The vast majority of Jewish Americans, including our communal leaders, claim to support a two-state solution, recognising that it is the only way to safeguard Israel’s future. Yet we often talk about and teach about Israel in a way that physically erases the Green Line, which forms the basis of that solution. When the Green Line disappears from our maps, it is also eroded from our consciousness.”
And it is not only in the Diaspora that this phenomenon is taking place. In 2016 Haaretz reported that Israeli high schools were using maps that not only omit the Green Line, but erased all Israeli-Arab towns other than Umm el-Fahem and Nazareth, “saving seventh-graders from having to contend with the fact that they live in a state in which some 1.7 million human beings – over 20 percent of the population – are Palestinian.” It seems that Jewish schools in the Diaspora are in good company.

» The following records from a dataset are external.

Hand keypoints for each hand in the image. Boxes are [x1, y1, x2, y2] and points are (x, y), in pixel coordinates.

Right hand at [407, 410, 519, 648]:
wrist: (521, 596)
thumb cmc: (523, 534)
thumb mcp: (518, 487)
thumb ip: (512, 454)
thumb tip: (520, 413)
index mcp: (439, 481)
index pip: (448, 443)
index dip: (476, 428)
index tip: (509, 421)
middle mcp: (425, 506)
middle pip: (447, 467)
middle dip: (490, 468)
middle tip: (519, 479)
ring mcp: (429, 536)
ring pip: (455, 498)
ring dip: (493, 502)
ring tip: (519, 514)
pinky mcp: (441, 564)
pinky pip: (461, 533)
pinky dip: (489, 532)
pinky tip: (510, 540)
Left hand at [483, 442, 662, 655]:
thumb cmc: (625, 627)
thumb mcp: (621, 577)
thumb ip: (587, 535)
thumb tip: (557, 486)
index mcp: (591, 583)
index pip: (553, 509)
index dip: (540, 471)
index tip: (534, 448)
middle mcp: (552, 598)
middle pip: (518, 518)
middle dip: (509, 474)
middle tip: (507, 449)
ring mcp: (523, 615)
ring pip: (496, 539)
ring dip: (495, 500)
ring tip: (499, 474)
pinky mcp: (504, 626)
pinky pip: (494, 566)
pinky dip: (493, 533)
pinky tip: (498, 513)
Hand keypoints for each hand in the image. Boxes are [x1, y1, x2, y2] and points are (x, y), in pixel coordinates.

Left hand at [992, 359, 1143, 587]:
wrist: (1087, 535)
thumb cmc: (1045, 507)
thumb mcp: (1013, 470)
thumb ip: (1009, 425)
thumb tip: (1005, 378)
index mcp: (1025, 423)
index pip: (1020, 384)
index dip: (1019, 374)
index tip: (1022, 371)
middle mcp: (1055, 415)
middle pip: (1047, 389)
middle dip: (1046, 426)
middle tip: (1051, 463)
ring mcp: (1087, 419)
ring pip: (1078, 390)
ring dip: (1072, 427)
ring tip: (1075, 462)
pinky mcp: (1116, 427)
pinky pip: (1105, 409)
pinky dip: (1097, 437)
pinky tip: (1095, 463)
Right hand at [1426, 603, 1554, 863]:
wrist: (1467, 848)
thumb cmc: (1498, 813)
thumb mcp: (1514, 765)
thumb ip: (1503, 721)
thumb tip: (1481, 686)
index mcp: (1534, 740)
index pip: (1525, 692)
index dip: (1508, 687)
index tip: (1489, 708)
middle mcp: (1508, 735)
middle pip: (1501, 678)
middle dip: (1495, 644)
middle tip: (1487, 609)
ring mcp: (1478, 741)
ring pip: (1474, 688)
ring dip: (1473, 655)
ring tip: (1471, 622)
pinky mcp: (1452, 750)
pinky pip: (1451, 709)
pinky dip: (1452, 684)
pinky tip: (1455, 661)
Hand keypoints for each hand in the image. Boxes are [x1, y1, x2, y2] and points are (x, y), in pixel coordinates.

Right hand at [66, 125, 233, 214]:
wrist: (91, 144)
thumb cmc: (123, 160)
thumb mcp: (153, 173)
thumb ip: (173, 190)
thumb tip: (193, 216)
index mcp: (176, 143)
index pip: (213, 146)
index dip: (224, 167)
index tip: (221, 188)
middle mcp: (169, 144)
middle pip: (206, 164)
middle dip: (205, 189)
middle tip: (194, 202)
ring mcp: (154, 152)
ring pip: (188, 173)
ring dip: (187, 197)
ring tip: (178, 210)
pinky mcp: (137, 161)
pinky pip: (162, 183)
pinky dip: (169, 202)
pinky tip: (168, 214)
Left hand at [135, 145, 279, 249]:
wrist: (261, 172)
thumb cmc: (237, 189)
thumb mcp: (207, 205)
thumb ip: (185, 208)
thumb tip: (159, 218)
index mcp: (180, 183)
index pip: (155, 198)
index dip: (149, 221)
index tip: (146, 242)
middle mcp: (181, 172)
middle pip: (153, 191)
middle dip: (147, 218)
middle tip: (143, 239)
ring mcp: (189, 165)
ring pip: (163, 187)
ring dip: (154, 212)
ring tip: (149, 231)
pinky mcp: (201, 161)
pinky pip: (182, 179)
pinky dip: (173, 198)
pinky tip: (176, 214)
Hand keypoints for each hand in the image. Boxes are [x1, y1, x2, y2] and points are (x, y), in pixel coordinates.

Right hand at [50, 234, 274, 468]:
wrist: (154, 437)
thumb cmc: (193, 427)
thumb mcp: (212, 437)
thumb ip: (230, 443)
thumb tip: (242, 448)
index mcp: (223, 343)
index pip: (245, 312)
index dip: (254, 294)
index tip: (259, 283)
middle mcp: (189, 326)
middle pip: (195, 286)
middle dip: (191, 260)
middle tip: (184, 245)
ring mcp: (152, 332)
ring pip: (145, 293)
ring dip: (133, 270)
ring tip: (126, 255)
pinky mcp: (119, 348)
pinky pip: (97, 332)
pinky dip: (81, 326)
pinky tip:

I take full responsibility for how nonchalantly I erased the Green Line when playing the “make the Israel out of your body game”. I never pointed to my campers’ shins to make a comment about Gaza or asked them to shift their bellies sideways to symbolise the chomp that the West Bank takes out of that nice straight line that their torsos created.
However, I am now asking Jewish educational institutions in Australia to also take responsibility. What maps do you use in your classrooms? What conversations are you having about the Green Line with your students and educators?
I challenge educators to engage their students in conversations about the Green Line to keep the dream of peace in Israel and the occupied Palestinian territories alive for generations to come.